Creative Writing – 132
Comprehension and the art of articulation
It would take a long time, Asfaw Yemiru reckoned, to walk the 75 miles from his village in Bulga to Addis Ababa. The family had last gone by donkey, so that he and his 11 brothers could be made deacons in the cathedral. That trip had taken two days. He was going barefoot now, and he was only nine.
He had 50 cents in his pocket, and had not told his parents he was leaving. But the village offered him nothing except priest-school, where he would learn to read religious books and, very probably, become a Coptic priest like his father. Addis jumped with possibilities, so away he went.
It was not quite as good as he imagined. He found work as a bearer, toting loads on a pole over his small shoulder. But much of the time, like the other swarming street children, he begged and slept in the churchyard of St George’s cathedral. His lucky break came when, one day, a rich Turkish lady dropped cheeses from her basket and he raced to pick them up. She took him on as her general skivvy and, between fetching water and chopping wood, he could go to proper primary school.
That made the difference. Life opened up. He sailed through all his tests, and won a scholarship to the General Wingate boarding school. At first, being a street child, his place was given to a rich boy. But he presented himself to the headmaster, barefoot, dusty and wrapped in a blanket, and recited the English words he had carefully rehearsed: “My name is Asfaw Yemiru. I am here to learn.” Immediately, the head took to him.
1. How long did it take to cover the distance by foot from his village Bulga to Addis Ababa (the capital of Ethiopia)?
2. Why his parents had come to Bulga? How did they cover the distance?
3. Why did Asfaw Yemiru not like to stay in his village? Why did the capital Addis Ababa beckon Asfaw Yemiru?
4. Did he feel a bit disappointed on reaching Addis Ababa? How did he sustain himself there?
5. How did he find his lucky break? Why did Afsaw feel happy in his new role?
6. How life changed thereafter?
7. How did Afsaw manage to win back his seat in the hostel?
1. The 75-mile-long road trek had taken Asfaw two complete days to finish.
2. His parents were desperate to have a steady income for their large family of 11 children. Coming to Bulga could get them a job as a deacon in the village cathedral. This alure made them undertake the arduous journey on camel back.
3. Asfaw saw little scope for his future in his village. The only school there taught basic language skill that enabled students to read religious books. If he stayed back to study this curriculum, he could, at best, become a Coptic priest. Asfaw had set his sights high in life. He assumed Addis Ababa offered greater scope for a better life. aSo, he made up his mind to leave.
4. Arrival in the capital turned out to be a disappointment for the lone traveller from Bulga. He had to do many odd jobs to earn just enough to stave off hunger. Life was really hard as he joined many more urchins to seek night shelter in the church yard of St. George’s Cathedral.

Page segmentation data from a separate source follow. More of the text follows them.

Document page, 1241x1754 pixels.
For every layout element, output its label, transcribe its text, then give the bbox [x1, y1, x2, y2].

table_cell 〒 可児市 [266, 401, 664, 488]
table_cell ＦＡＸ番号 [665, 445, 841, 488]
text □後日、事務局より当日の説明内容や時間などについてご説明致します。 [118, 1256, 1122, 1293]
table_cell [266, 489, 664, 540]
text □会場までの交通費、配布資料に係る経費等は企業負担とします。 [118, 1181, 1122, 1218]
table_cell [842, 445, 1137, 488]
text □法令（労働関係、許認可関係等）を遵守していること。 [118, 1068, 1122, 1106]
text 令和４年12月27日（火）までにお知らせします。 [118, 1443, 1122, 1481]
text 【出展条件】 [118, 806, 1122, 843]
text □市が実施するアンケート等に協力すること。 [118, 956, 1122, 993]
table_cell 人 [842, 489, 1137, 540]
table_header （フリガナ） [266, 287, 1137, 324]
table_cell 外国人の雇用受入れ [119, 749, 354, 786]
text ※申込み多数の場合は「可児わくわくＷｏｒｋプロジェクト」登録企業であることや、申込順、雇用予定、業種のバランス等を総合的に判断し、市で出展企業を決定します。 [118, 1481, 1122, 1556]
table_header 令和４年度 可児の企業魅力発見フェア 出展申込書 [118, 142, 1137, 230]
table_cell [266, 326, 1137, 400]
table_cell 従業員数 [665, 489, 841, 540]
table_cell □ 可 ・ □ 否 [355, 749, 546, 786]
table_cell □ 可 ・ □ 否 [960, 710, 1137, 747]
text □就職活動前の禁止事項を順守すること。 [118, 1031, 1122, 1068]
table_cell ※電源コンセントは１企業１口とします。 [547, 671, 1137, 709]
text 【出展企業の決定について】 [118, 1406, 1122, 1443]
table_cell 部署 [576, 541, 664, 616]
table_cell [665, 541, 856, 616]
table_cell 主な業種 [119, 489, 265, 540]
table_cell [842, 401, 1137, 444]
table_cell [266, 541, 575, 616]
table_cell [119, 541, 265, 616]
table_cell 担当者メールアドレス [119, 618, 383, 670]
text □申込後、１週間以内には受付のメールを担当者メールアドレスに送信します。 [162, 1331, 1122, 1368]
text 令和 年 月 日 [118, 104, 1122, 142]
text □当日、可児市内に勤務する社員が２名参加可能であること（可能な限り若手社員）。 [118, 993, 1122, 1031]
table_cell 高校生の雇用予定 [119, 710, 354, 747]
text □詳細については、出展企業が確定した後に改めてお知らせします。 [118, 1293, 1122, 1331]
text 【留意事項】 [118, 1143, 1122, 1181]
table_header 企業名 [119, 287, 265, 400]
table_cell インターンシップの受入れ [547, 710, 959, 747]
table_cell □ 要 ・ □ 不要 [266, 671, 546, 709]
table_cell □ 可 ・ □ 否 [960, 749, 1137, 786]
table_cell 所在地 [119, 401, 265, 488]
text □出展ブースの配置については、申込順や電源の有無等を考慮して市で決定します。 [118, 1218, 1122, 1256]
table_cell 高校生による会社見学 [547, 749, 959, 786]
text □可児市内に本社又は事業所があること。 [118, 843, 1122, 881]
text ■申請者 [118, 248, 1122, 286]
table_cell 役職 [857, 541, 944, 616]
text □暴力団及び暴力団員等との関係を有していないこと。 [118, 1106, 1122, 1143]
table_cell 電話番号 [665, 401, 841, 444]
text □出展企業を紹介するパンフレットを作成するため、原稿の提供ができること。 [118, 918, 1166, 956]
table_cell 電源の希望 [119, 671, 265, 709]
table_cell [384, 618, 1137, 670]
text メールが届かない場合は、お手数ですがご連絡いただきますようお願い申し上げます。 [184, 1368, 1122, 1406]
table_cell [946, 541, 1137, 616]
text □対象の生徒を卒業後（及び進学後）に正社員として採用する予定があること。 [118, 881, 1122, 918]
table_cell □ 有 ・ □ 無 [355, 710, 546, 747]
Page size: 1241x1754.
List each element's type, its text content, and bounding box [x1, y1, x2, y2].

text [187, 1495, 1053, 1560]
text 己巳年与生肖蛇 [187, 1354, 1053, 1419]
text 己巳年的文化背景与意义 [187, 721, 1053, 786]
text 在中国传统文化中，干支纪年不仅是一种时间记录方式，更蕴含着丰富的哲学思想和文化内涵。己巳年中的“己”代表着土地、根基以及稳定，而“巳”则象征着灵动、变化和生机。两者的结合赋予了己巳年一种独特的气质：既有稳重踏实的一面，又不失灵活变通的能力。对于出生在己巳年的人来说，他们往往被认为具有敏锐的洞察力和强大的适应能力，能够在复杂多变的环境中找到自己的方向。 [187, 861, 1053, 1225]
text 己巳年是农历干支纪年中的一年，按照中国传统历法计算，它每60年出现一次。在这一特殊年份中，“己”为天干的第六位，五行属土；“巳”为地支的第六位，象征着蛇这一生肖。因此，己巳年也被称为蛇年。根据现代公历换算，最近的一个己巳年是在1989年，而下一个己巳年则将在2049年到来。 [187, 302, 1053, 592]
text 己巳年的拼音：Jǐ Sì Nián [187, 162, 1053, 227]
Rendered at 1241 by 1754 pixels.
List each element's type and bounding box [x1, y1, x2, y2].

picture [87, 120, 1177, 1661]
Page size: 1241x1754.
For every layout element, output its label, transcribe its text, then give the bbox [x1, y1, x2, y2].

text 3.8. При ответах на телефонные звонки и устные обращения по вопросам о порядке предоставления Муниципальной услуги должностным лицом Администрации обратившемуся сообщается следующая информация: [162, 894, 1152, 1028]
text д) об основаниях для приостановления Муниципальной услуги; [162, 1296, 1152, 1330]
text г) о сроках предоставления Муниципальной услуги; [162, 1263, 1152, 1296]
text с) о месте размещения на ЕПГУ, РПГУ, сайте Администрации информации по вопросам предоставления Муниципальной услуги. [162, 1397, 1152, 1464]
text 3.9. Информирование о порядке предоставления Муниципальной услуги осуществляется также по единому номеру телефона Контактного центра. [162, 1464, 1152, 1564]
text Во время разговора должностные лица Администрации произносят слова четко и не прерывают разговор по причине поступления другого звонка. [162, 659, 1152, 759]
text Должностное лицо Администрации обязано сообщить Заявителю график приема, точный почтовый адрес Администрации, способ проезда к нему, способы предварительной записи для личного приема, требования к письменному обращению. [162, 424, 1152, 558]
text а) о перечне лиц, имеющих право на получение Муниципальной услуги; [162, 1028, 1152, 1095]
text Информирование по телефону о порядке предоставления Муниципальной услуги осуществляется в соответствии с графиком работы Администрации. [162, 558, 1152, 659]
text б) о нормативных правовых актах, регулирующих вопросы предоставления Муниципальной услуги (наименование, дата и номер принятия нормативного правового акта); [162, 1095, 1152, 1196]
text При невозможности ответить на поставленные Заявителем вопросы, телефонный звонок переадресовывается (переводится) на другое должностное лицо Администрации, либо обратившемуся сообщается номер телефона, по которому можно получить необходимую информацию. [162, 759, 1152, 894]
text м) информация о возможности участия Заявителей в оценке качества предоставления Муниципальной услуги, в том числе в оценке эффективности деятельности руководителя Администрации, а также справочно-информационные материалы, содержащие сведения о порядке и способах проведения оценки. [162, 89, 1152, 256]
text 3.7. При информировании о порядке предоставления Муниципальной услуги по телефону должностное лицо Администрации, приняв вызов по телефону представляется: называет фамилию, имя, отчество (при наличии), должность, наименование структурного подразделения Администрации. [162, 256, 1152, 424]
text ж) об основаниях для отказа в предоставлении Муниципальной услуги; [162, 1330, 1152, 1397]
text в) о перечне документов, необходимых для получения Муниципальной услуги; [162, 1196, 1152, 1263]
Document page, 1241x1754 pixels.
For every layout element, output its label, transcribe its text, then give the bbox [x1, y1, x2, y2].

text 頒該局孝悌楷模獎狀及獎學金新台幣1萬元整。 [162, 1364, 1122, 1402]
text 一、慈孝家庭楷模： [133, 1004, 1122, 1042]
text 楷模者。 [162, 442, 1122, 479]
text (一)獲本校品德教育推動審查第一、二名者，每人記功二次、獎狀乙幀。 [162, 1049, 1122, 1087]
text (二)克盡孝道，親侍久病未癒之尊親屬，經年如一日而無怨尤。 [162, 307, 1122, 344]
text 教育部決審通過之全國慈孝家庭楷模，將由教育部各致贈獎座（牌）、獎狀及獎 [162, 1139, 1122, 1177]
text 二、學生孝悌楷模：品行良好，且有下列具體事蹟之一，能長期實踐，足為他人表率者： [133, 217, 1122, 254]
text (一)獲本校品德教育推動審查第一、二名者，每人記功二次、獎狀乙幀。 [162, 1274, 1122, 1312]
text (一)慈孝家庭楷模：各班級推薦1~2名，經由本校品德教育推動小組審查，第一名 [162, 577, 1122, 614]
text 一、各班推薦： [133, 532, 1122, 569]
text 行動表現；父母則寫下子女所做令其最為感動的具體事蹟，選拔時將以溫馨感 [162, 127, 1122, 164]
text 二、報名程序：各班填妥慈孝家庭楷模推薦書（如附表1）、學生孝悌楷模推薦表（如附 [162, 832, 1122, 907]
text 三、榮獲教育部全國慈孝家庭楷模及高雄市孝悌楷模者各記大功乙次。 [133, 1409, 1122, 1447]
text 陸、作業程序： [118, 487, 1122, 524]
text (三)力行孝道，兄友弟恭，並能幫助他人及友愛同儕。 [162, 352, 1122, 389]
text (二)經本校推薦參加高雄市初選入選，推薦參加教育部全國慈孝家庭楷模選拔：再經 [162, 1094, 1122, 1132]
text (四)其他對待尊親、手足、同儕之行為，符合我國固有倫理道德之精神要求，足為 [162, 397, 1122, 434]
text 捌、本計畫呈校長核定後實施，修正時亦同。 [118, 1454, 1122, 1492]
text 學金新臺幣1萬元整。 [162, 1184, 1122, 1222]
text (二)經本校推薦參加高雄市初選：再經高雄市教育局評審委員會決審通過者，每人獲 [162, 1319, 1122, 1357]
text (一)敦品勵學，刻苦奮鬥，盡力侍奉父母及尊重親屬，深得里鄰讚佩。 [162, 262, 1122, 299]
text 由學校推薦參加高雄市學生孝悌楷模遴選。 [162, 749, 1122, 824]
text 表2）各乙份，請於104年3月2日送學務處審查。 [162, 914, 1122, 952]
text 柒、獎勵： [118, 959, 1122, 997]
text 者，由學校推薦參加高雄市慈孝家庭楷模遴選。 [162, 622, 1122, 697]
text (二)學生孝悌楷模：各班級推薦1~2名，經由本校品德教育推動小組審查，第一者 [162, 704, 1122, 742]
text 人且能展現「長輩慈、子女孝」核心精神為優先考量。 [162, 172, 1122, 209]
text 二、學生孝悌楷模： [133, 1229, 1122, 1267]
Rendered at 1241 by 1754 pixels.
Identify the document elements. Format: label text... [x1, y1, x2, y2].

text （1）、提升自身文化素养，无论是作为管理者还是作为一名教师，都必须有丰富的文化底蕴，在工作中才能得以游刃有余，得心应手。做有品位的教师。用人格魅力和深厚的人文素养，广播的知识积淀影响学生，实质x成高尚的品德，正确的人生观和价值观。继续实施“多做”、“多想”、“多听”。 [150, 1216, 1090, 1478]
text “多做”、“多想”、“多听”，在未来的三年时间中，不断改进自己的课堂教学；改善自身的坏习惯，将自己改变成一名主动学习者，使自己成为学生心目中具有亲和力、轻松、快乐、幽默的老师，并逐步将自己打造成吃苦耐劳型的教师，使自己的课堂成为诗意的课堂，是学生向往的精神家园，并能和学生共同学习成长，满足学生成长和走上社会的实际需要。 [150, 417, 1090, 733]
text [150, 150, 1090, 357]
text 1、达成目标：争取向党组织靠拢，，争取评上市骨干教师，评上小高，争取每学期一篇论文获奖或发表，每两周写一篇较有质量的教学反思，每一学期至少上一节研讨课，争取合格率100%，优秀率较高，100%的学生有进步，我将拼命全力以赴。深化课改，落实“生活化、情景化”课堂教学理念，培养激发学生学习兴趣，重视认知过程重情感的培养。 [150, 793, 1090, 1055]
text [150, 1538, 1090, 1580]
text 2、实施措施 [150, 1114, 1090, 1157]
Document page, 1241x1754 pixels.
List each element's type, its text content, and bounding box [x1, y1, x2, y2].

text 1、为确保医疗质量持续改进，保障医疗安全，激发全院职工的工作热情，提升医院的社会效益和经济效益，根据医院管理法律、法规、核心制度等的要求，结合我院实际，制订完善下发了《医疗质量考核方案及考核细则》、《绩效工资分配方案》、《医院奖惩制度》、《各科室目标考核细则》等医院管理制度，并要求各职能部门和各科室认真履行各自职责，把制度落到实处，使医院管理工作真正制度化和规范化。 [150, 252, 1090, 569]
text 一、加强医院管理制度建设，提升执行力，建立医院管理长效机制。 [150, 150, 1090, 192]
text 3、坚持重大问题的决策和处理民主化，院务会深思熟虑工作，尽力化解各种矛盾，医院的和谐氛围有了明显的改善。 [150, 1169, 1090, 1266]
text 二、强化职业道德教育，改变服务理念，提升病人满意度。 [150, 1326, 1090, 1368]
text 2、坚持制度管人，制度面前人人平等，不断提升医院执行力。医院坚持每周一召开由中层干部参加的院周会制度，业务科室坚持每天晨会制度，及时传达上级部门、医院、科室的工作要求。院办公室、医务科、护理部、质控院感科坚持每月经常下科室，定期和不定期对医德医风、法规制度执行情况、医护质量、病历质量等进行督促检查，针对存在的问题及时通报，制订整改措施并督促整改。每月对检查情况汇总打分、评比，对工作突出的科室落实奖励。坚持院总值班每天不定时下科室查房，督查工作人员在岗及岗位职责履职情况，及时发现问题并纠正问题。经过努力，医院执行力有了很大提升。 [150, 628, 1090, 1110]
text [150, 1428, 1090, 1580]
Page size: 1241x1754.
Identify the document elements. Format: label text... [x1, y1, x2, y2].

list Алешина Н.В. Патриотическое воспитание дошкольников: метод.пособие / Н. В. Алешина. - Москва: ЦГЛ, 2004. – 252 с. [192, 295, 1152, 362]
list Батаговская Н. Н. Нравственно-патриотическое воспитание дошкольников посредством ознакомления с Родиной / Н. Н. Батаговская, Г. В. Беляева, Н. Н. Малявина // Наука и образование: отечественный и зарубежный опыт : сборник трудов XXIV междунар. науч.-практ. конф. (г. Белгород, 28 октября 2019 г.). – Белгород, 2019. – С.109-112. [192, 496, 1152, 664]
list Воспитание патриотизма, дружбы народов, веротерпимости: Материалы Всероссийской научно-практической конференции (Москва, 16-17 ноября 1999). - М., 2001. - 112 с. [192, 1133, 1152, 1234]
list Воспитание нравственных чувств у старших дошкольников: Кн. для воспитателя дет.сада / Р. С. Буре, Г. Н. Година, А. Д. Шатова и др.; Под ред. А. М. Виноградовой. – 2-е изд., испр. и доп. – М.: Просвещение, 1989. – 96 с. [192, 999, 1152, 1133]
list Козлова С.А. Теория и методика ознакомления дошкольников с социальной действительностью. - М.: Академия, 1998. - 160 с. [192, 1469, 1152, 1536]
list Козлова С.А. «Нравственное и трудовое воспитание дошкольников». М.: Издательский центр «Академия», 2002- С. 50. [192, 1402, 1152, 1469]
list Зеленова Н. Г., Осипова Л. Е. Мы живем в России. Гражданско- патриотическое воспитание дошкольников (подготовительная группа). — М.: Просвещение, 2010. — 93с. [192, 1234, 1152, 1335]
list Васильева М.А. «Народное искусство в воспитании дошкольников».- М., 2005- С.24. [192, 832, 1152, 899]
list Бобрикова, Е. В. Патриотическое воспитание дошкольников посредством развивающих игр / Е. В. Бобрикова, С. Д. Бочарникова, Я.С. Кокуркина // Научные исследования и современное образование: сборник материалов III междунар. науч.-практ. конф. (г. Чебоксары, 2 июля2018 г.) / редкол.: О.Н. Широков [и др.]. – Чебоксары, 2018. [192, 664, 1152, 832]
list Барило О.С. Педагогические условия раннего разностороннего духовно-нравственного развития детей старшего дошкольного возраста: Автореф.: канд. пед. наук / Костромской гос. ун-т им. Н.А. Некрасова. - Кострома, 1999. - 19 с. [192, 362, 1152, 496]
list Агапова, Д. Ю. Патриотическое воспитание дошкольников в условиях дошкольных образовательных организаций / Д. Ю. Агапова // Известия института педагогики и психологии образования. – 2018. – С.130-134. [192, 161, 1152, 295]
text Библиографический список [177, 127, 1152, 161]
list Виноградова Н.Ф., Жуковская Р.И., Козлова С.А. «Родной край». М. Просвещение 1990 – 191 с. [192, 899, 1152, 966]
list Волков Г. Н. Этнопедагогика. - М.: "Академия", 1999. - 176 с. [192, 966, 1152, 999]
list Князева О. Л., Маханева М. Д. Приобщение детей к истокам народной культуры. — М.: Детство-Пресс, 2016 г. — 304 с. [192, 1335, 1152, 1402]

5. Asfaw’s destitution and hunger ended when, one day, a kindly Turkish lady dropped some cheese that Asfaw rushed to grab. The lady saw the boy’s desperation and took him under her care. Asfaw was asked to do errands for her, fetch water and cut wood. However, it not only ensured proper food and shelter for him, but also he could join a primary school. Asfaw was elated.
6. Joining a school was like a dream come true for Asfaw. He excelled in his studies topping the class regularly. His stellar performance won him a scholarship to study in the General Wingate Boarding School. This break opened up a vast vista for the young boy.
7. His seat in the school was given to a rich kid due to obvious reasons. Asfaw, undeterred by the setback, Asfaw, dusty and in tattered dress, summoned enough courage to see the principal. There, he asserted, “My name is Asfaw Yemiru. I have come here to learn.” The principal was very impressed. He restored Asfaw’s seat.